## Work instruction
Please return, word for word, the line containing "left eye: (444, 79)" and each line after it through the end of the data below, and nothing else.

## Data for this task
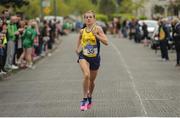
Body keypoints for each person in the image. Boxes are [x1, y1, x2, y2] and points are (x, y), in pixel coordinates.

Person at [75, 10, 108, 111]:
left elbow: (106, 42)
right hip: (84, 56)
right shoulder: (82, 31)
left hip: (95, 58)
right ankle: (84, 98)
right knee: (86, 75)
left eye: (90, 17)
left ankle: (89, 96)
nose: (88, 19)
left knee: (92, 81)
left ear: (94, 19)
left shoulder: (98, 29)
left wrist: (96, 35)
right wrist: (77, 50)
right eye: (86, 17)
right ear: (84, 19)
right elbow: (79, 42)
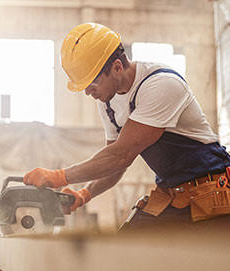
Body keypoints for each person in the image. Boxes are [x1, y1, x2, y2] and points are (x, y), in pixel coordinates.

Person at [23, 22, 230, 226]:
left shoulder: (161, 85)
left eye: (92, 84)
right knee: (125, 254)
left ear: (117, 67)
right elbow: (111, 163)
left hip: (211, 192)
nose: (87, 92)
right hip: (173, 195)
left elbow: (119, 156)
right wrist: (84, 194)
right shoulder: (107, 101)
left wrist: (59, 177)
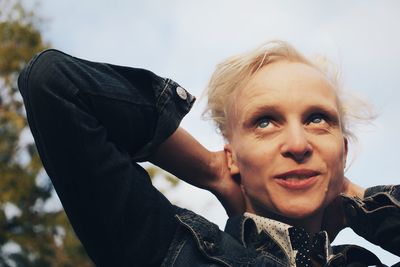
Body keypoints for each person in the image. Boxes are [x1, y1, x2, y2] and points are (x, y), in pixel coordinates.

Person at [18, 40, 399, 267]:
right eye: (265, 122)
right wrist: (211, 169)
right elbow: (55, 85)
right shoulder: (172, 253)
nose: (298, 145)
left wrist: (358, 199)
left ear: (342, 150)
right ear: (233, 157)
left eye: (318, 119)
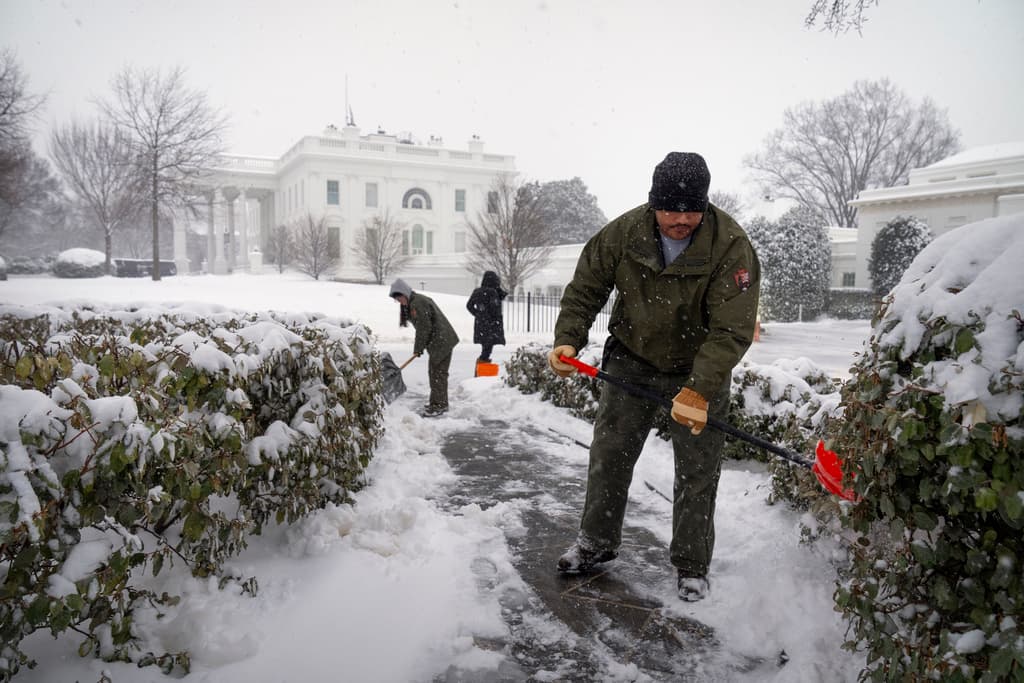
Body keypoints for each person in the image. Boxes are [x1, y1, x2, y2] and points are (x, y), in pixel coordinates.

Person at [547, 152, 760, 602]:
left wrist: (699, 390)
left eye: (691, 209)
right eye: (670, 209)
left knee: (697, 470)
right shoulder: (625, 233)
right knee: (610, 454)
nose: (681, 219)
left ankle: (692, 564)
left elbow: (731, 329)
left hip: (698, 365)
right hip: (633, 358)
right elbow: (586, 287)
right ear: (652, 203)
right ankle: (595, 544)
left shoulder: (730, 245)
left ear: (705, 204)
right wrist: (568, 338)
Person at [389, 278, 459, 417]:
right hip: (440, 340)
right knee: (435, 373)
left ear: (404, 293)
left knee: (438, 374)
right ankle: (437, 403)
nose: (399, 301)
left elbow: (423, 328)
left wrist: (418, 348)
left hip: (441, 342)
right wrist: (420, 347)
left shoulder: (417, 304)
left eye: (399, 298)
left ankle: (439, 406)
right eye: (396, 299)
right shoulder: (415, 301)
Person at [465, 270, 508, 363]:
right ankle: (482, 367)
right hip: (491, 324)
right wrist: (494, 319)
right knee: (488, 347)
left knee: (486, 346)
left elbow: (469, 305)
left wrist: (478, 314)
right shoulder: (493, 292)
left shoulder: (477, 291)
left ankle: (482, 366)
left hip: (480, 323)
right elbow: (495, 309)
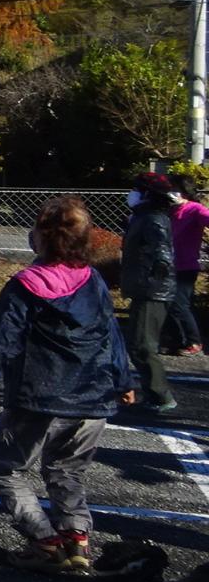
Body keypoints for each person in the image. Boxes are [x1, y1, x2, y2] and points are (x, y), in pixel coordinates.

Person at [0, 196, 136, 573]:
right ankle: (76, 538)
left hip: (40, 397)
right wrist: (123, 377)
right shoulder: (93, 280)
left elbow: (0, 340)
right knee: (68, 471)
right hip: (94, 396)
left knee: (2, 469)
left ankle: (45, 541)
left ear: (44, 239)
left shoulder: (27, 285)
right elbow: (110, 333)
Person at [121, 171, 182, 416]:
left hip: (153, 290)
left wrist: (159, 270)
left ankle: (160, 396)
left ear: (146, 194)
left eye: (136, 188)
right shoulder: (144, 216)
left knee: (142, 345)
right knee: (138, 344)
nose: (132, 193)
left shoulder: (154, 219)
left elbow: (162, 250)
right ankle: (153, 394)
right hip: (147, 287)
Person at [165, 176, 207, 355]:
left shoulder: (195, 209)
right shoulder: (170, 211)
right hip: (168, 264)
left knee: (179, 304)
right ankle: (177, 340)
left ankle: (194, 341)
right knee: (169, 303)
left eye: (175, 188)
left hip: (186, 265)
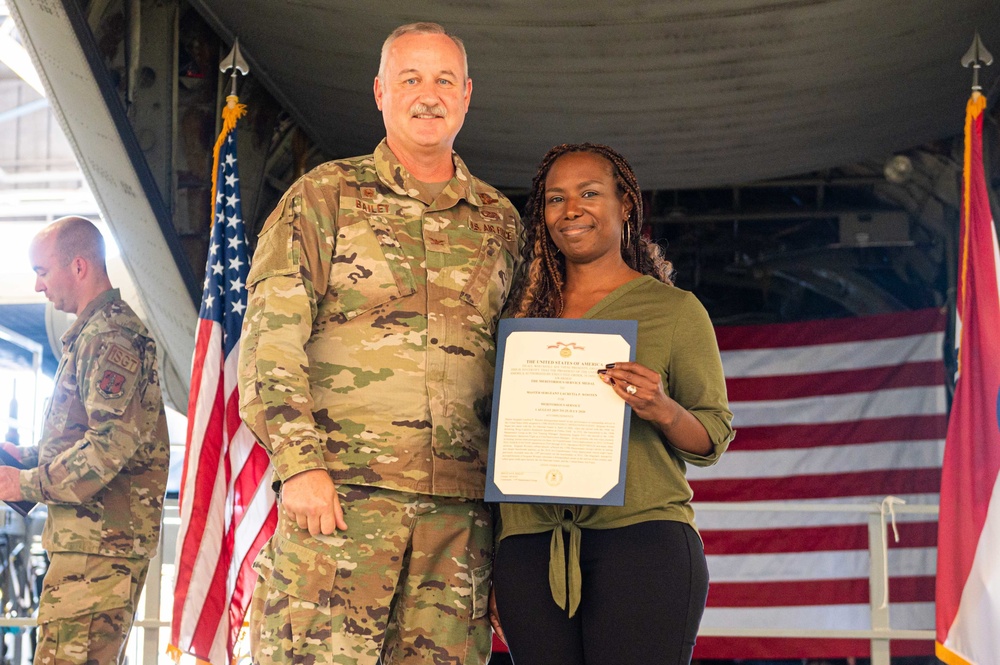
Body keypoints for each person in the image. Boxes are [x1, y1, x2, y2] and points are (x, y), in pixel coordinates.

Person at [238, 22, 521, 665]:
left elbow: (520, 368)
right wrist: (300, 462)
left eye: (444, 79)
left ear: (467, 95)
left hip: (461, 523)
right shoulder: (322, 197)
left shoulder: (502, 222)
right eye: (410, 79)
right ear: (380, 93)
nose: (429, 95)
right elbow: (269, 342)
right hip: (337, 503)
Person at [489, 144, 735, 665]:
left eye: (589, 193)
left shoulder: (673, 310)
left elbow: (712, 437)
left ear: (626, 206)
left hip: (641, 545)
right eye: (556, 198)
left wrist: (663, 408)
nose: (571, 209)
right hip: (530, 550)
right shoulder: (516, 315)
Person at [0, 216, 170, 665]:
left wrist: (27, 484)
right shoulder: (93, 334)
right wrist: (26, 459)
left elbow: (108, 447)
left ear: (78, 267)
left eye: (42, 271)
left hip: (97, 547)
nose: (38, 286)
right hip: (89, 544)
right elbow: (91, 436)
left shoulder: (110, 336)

## Reply to the task
left eye: (444, 79)
left ear: (467, 95)
left hip: (461, 523)
right shoulder: (322, 197)
left shoulder: (502, 222)
right eye: (410, 79)
right ear: (380, 93)
nose: (429, 95)
right elbow: (269, 342)
right hip: (337, 503)
Person at [489, 144, 735, 665]:
left eye: (589, 193)
left shoulder: (673, 310)
left elbow: (712, 437)
left ear: (626, 206)
left hip: (641, 545)
right eye: (556, 198)
left wrist: (663, 408)
nose: (571, 209)
right hip: (530, 550)
right shoulder: (516, 315)
Person at [0, 216, 170, 665]:
left wrist: (27, 484)
right shoulder: (93, 334)
right wrist: (26, 459)
left elbow: (108, 447)
left ear: (78, 267)
left eye: (42, 271)
left hip: (97, 547)
nose: (38, 286)
right hip: (89, 544)
right elbow: (91, 436)
left shoulder: (110, 336)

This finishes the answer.